(Source extract)

====

The better approach: tokenisation. If you integrate with Stripe, Braintree, or Adyen, card data never touches your infrastructure. The PBC sends card data directly to the processor via their SDK (executing in the user's browser), receives a token, and stores the token. Your PCI scope drops dramatically — you're handling tokens, not card numbers. The processor handles PCI compliance for card data; you handle compliance for everything else.
EC2 Instance Hardening: IMDSv2 and No SSH
Two EC2 security controls that should be non-negotiable in any composable platform:
IMDSv2 Enforcement: The Instance Metadata Service (IMDS) provides temporary credentials for IAM roles to EC2 instances. IMDSv1 is vulnerable to Server-Side Request Forgery (SSRF) attacks: if a web application has an SSRF vulnerability, an attacker can use it to call the IMDS endpoint and steal the instance's IAM role credentials.
IMDSv2 requires a session token for all IMDS requests — a token that must be obtained via a PUT request (which SSRF cannot initiate). Enforcing IMDSv2 eliminates this attack vector:
// In every Launch Template — non-negotiable production requirement
{
"MetadataOptions": {
"HttpTokens": "required", // IMDSv2 only — reject v1 requests
"HttpPutResponseHopLimit": 1 // Prevent metadata access from containers
}
}
Enforce via AWS Config rule (ec2-imdsv2-check) to detect any instance not enforcing IMDSv2.
No SSH in Production: Direct SSH access to production instances creates audit complexity (who accessed what, when, what did they do?), requires managing SSH keys, and opens port 22 as an attack surface. The modern alternative is AWS Systems Manager Session Manager:
- No port 22 open in any security group
- No SSH keys to manage or rotate
- All sessions logged to CloudWatch Logs and S3 automatically
- Access controlled by IAM (the engineer's role must have ssm:StartSession permission)
- Session content recorded for audit purposes
For a composable platform with 15 PBC teams, eliminating SSH means eliminating 15 sets of SSH key management, 15 open port-22 rules, and 15 potential jump points into your production environment.
Secrets Management at Platform Scale
A composable platform with 15 PBCs might have 60–100 secrets: database passwords, API keys, OAuth tokens, webhook secrets, encryption passwords. Managing these manually is operationally unsustainable and insecure.
AWS Secrets Manager handles the full lifecycle:
# PBC startup: fetch live secret value, never cache indefinitely
import boto3
import json
from functools import lru_cache
import time
_secret_cache = {}
_CACHE_TTL = 300 # Refresh secrets every 5 minutes
def get_secret(secret_name: str) -> dict:
now = time.time()
cached = _secret_cache.get(secret_name)
if cached and (now - cached['fetched_at']) < _CACHE_TTL:
return cached['value']
client = boto3.client('secretsmanager')
response = client.get_secret_value(SecretId=secret_name)
value = json.loads(response['SecretString'])
_secret_cache[secret_name] = {'value': value, 'fetched_at': now}
return value
# Usage: credentials always fresh, rotation happens transparently
db_creds = get_secret('commerce/checkout/rds-credentials')
connection = psycopg2.connect(
host=db_creds['host'],
user=db_creds['username'],
password=db_creds['password'], # Auto-rotated every 30 days by Secrets Manager
database=db_creds['dbname']
)

====

[Stored items from a collection]
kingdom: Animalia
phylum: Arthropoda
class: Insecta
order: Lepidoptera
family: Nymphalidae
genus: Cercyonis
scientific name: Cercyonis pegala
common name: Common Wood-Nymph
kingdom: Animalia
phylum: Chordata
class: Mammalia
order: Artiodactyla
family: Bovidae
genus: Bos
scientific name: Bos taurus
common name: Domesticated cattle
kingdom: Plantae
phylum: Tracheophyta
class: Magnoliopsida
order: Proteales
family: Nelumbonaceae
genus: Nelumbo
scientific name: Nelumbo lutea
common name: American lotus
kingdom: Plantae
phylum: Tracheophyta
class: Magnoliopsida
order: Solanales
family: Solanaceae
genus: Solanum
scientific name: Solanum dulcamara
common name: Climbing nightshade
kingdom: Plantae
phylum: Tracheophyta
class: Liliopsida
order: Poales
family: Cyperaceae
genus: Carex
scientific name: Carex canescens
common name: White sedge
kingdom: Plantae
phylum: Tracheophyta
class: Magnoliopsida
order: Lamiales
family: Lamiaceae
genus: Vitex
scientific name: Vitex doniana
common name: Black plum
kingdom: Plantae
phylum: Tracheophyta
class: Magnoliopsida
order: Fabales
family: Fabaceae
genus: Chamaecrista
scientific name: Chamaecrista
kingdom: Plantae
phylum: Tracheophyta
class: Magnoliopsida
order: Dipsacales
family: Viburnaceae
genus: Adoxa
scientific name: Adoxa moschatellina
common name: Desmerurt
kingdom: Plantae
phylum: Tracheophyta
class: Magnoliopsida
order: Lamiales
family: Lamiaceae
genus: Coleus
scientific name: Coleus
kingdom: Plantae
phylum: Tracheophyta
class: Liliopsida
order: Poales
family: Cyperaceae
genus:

====

(Exercise prompt)
Copy the cloud security excerpt verbatim from "cached = _secret_cache.get(secret_name)" to "response = client.get_secret_value(SecretId=secret_name)".

(Task response)
cached = _secret_cache.get(secret_name)
if cached and (now - cached['fetched_at']) < _CACHE_TTL:
return cached['value']
client = boto3.client('secretsmanager')
response = client.get_secret_value(SecretId=secret_name)